#### [YOUR TASK]
Can you copy out the data exactly? Leave the images out.

#### [RECORD EXCERPTS]

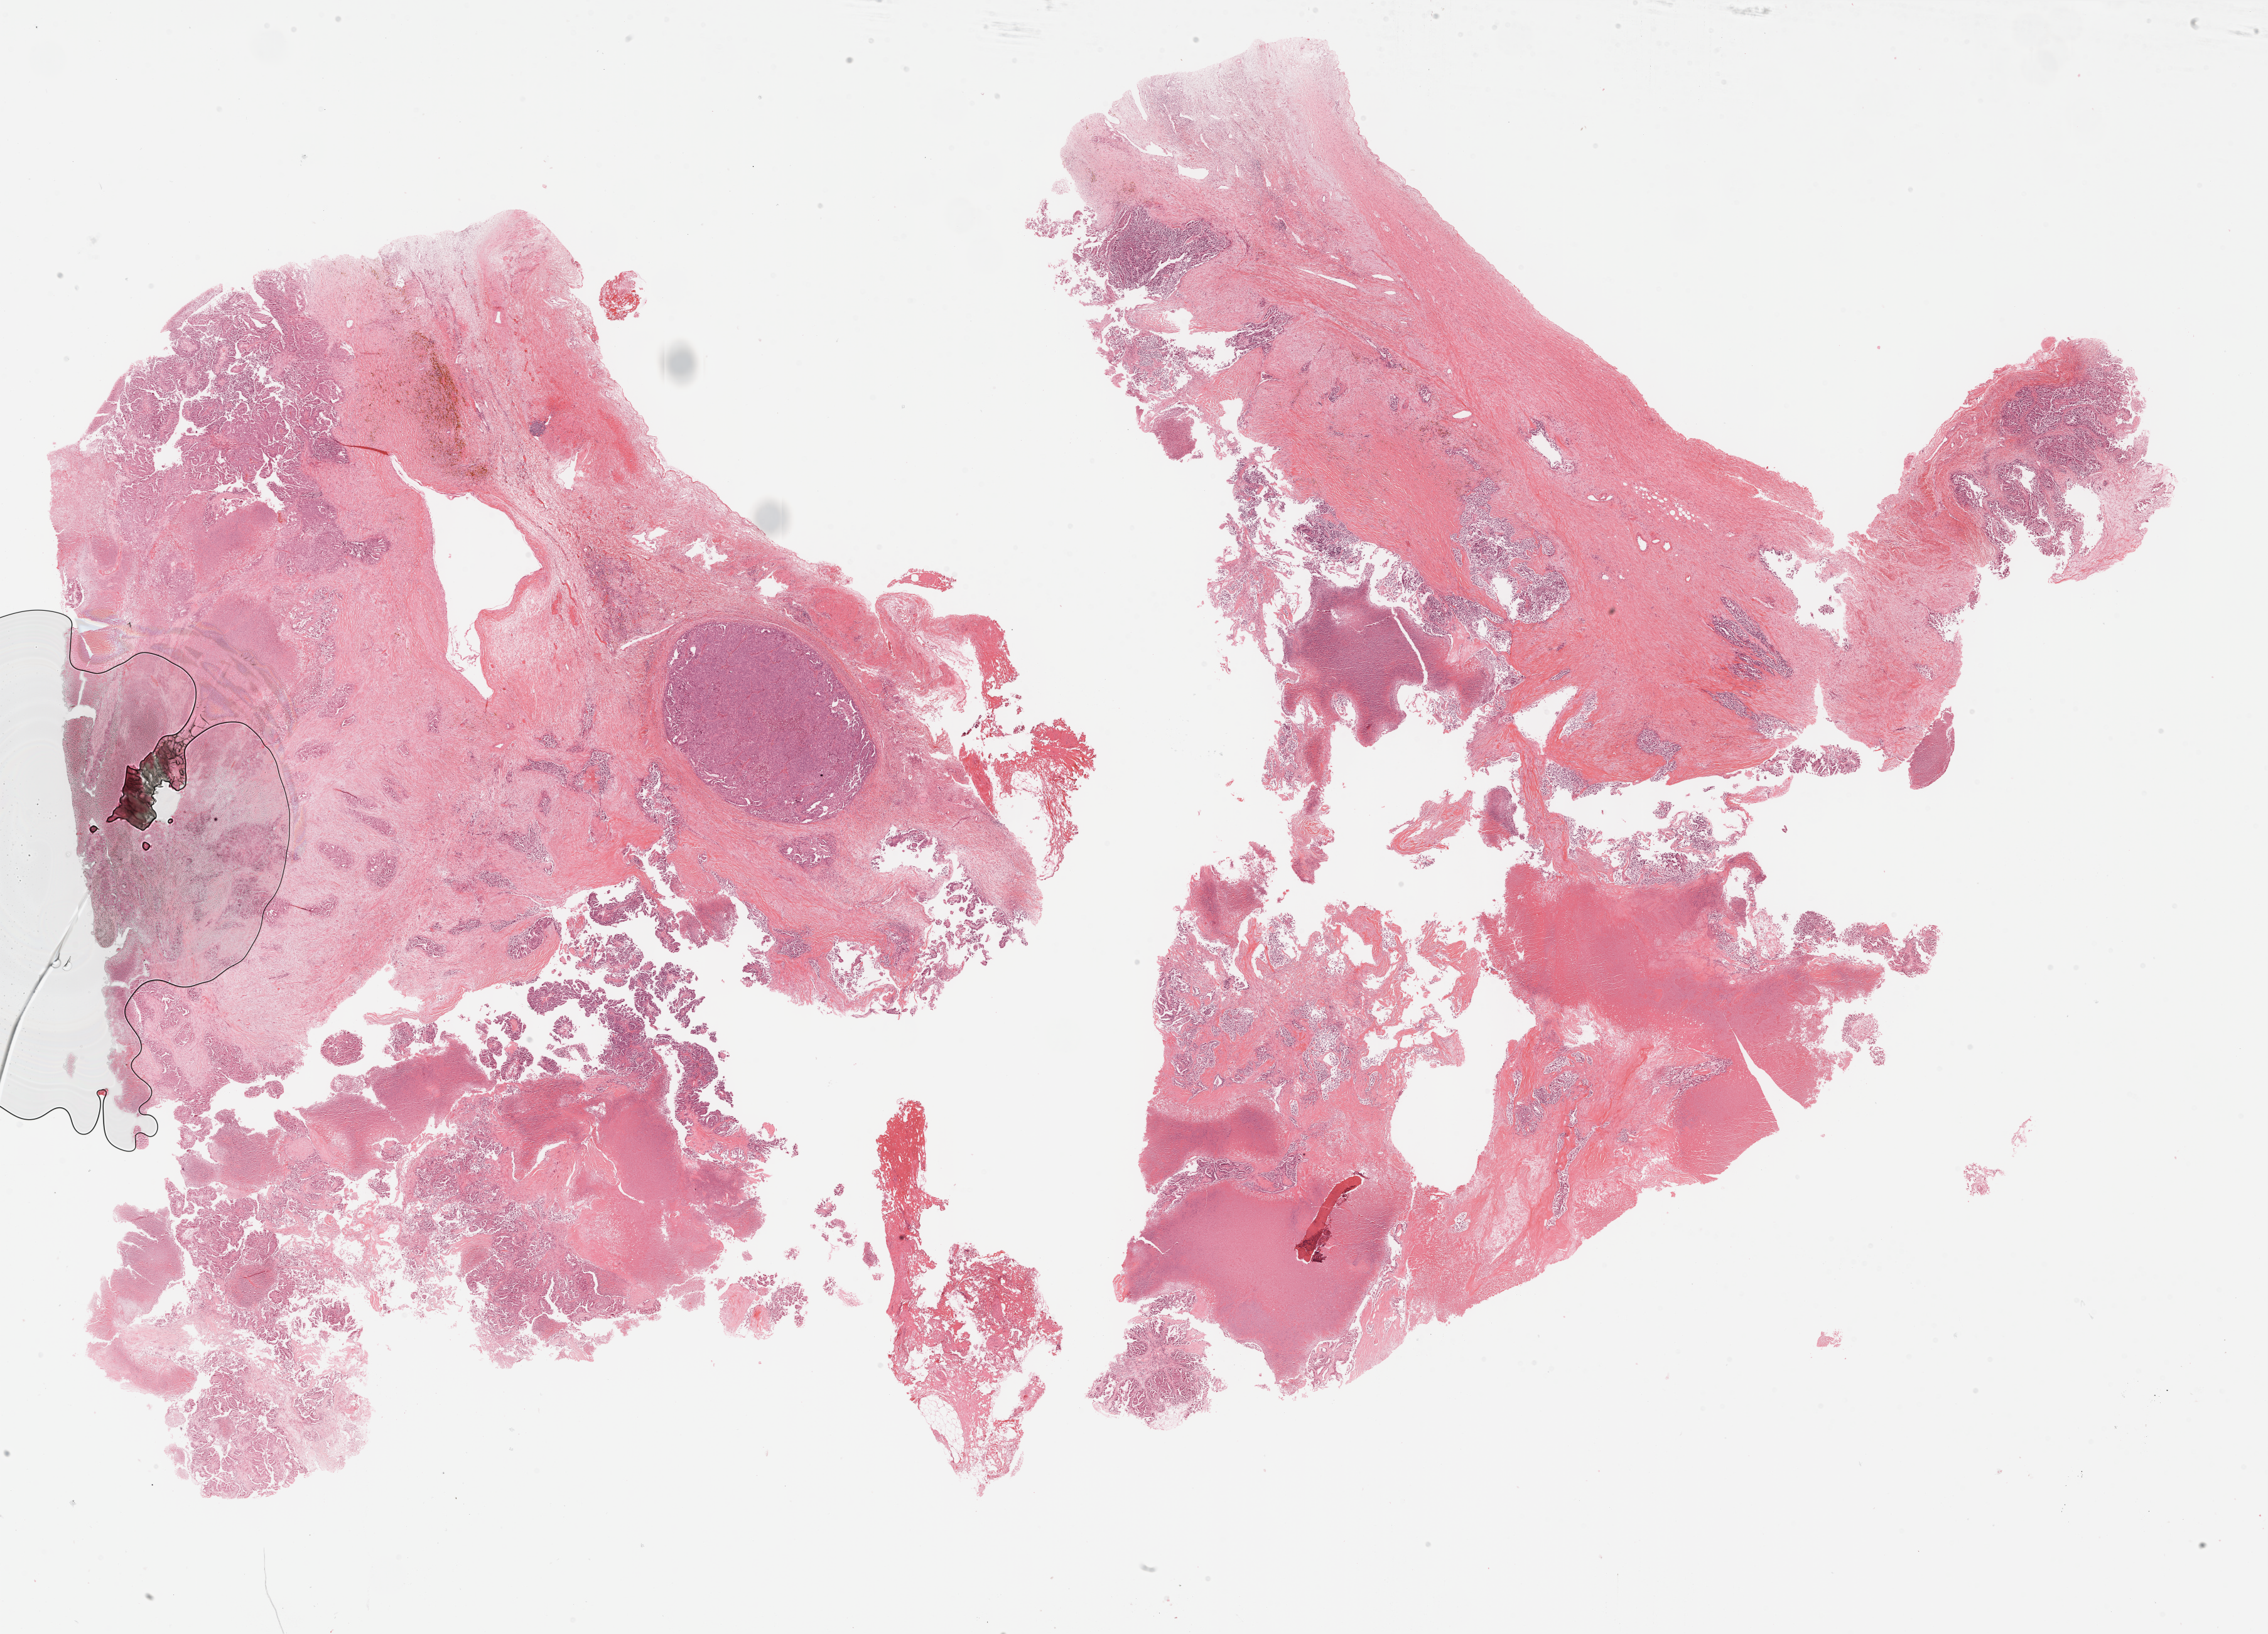
H&E-stained whole-slide image, a low-resolution overview of the entire scanned area, about 29.2 x 21.0 mm; formalin-fixed paraffin-embedded (FFPE) diagnostic section; ovary, primary tumour sample. Female, age 73 years at initial diagnosis. Histologic grade: G3 (poorly differentiated).
FIGO stage: IIIC. Pathologic diagnosis: Serous cystadenocarcinoma, NOS.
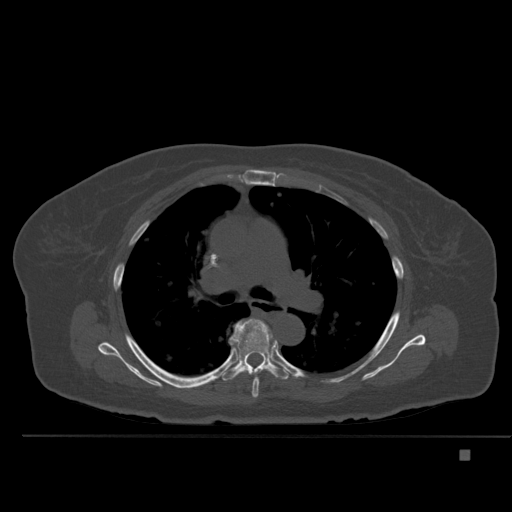
CT including the spine, one axial slice. Slice 345 of 477 in the series (ordered by position). Bone window (W 1800 / L 400 HU). 512 × 512 image matrix. Patient: female, 74 years. Case-level facts recorded for this patient, not image findings: primary cancer: colon.
Outlined on this slice (semi-automatic segmentation, software-assisted and operator-edited):
- T5 vertebra: bounding box <252,373,259,399> (left, top, right, bottom; pixels)
- T6 vertebra: <221,318,290,381>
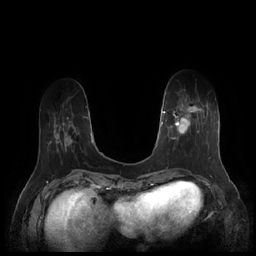
Breast MRI (dynamic contrast-enhanced), one axial slice; position 51 of 252 along the scan axis; dynamic contrast-enhanced series, time point 2 of 7 at this slice position (early post-contrast); 1.5 T; TE 1.9 ms, TR 4.1 ms; 0.8 mm slice thickness; 256 × 256 image matrix, field of view 340 × 340 mm. Female patient.
Structures marked on this image (semi-automatic segmentation, software-assisted and operator-edited):
- enhancing-tissue mask used for the functional tumour volume (all voxels passing the contrast-enhancement thresholds inside the analysis volume; usually the tumour): box from (x=164, y=101) to (x=211, y=159) px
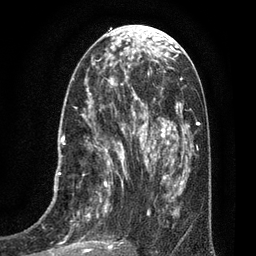
Breast MRI (dynamic contrast-enhanced), one axial slice. Slice 31 of 80 in the series (ordered by position). Cropped to one breast. Dynamic contrast-enhanced series, time point 2 of 7 at this slice position (early post-contrast). 3 T. TE 2.1 ms, TR 5 ms. 2 mm slice thickness. 256 × 256 image matrix, field of view 160 × 160 mm. Female patient.
Outlined on this slice (semi-automatically segmented with operator editing):
- enhancing-tissue mask used for the functional tumour volume (all voxels passing the contrast-enhancement thresholds inside the analysis volume; usually the tumour): bounding box <47,102,135,256> (left, top, right, bottom; pixels)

#### [RESPONSE BELOW]
H&E-stained whole-slide image, a low-resolution overview of the entire scanned area, about 29.2 x 21.0 mm; formalin-fixed paraffin-embedded (FFPE) diagnostic section; ovary, primary tumour sample. Female, age 73 years at initial diagnosis. Histologic grade: G3 (poorly differentiated).
FIGO stage: IIIC. Pathologic diagnosis: Serous cystadenocarcinoma, NOS.
CT including the spine, one axial slice. Slice 345 of 477 in the series (ordered by position). Bone window (W 1800 / L 400 HU). 512 × 512 image matrix. Patient: female, 74 years. Case-level facts recorded for this patient, not image findings: primary cancer: colon.
Outlined on this slice (semi-automatic segmentation, software-assisted and operator-edited):
- T5 vertebra: bounding box <252,373,259,399> (left, top, right, bottom; pixels)
- T6 vertebra: <221,318,290,381>
Breast MRI (dynamic contrast-enhanced), one axial slice; position 51 of 252 along the scan axis; dynamic contrast-enhanced series, time point 2 of 7 at this slice position (early post-contrast); 1.5 T; TE 1.9 ms, TR 4.1 ms; 0.8 mm slice thickness; 256 × 256 image matrix, field of view 340 × 340 mm. Female patient.
Structures marked on this image (semi-automatic segmentation, software-assisted and operator-edited):
- enhancing-tissue mask used for the functional tumour volume (all voxels passing the contrast-enhancement thresholds inside the analysis volume; usually the tumour): box from (x=164, y=101) to (x=211, y=159) px
Breast MRI (dynamic contrast-enhanced), one axial slice. Slice 31 of 80 in the series (ordered by position). Cropped to one breast. Dynamic contrast-enhanced series, time point 2 of 7 at this slice position (early post-contrast). 3 T. TE 2.1 ms, TR 5 ms. 2 mm slice thickness. 256 × 256 image matrix, field of view 160 × 160 mm. Female patient.
Outlined on this slice (semi-automatically segmented with operator editing):
- enhancing-tissue mask used for the functional tumour volume (all voxels passing the contrast-enhancement thresholds inside the analysis volume; usually the tumour): bounding box <47,102,135,256> (left, top, right, bottom; pixels)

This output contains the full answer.